Building the Hammer Health Sciences Center, 1973-1976
Exhibit, May-June, 2023
Knowledge Center, Hammer Building, Lobby Level
A new one-case exhibit in the Knowledge Center of the Augustus C. Long Health Sciences Library explores the history of the Hammer Building’s construction through vintage photographs and original documents.

Fifty years ago, in April 1973, ground was broken for the largest structure to be erected on the Medical Center campus since the original Columbia-Presbyterian building was constructed in the 1920s. Dwarfing even the Black Building across the street from it, the new edifice was to house a greatly expanded library, as well as classrooms and laboratories. While planning for the building went back to 1945, funding and space issues delayed its construction for almost thirty years. Construction took three years to complete with the library opening in April 1976. Only in 1978 was the new structure named for Armand Hammer (VP&S 1921) and his father, Julius Hammer (VP&S 1902), when multi-millionaire Armand Hammer, the Chairman of Occidental Petroleum, donated $5 million to Columbia to cover the costs of construction.

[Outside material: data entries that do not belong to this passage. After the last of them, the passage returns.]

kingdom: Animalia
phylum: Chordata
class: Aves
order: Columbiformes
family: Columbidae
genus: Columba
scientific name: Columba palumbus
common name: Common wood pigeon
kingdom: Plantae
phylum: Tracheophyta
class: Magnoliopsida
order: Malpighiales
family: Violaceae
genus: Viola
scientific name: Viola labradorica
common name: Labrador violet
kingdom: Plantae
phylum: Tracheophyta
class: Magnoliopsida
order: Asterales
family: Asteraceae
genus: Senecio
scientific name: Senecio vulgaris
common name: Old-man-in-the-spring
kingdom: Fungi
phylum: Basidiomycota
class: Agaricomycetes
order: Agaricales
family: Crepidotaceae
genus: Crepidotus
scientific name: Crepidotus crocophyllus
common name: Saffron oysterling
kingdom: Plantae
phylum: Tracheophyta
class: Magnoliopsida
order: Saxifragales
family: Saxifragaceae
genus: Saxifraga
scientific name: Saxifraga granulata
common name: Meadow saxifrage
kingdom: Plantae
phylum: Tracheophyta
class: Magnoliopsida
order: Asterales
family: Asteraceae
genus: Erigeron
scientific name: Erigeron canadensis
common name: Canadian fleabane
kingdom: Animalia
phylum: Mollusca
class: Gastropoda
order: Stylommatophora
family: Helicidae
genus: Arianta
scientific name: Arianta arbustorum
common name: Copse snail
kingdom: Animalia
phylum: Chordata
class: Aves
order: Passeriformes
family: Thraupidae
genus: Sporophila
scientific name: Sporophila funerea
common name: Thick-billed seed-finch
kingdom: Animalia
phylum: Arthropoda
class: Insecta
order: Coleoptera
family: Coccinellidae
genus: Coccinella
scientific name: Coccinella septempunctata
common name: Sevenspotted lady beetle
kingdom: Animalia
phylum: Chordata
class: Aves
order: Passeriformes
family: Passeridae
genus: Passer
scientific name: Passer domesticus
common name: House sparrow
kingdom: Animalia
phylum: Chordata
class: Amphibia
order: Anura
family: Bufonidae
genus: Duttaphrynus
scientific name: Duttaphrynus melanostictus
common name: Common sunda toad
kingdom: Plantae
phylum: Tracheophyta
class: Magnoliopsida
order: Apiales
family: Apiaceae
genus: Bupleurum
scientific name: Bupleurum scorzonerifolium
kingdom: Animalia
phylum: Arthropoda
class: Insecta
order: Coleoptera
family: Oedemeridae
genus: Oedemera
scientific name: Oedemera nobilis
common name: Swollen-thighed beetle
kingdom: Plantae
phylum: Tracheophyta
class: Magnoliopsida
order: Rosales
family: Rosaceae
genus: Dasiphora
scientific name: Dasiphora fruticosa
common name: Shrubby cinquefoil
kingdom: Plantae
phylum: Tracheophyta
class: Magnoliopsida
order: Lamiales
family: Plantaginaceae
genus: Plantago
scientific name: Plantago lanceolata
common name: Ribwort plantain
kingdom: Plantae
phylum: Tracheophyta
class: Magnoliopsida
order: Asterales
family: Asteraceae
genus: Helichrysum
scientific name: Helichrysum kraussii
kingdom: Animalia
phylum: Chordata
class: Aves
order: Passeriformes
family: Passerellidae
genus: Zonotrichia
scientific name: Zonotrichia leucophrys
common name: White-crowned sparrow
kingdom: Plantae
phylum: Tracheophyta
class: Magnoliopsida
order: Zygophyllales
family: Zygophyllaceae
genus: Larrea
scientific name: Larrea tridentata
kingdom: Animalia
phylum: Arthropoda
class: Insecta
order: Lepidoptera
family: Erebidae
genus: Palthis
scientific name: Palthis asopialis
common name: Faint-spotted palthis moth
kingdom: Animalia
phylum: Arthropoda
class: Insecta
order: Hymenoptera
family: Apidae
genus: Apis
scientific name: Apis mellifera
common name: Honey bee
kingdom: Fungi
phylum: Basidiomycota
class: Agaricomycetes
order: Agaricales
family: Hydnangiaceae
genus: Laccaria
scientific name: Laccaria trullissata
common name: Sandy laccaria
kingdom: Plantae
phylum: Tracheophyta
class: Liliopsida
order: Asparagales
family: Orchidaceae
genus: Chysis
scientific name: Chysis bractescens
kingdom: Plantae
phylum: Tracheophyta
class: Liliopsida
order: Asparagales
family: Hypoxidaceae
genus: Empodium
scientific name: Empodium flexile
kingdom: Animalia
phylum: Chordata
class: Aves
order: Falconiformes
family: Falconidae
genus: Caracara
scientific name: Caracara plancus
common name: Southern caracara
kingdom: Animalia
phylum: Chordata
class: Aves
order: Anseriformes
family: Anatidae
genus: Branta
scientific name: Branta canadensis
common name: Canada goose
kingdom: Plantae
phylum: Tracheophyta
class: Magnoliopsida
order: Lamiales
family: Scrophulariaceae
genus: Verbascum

Included are photographs of the April 11, 1973 groundbreaking and the three-year long construction; the 1963 issue of Medical Center newsletter, The Stethoscope, announcing the anonymous gift that named the health sciences library after Presbyterian Hospital board chairman Augustus C. Long; and the program for the October 1976 dedication of the building.
The exhibit is open to anyone with a valid CUIMC ID card.
Top: Columbia University President William J. McGill (l.) and Presbyterian Hospital Chairman of the Board Augustus C. Long (r.) at the groundbreaking for what would be called the Hammer Health Sciences Center, April 11, 1973.
Above: Augustus C. Long Health Sciences Library, Lower Level 1, Hammer Building, under construction, August 5, 1975.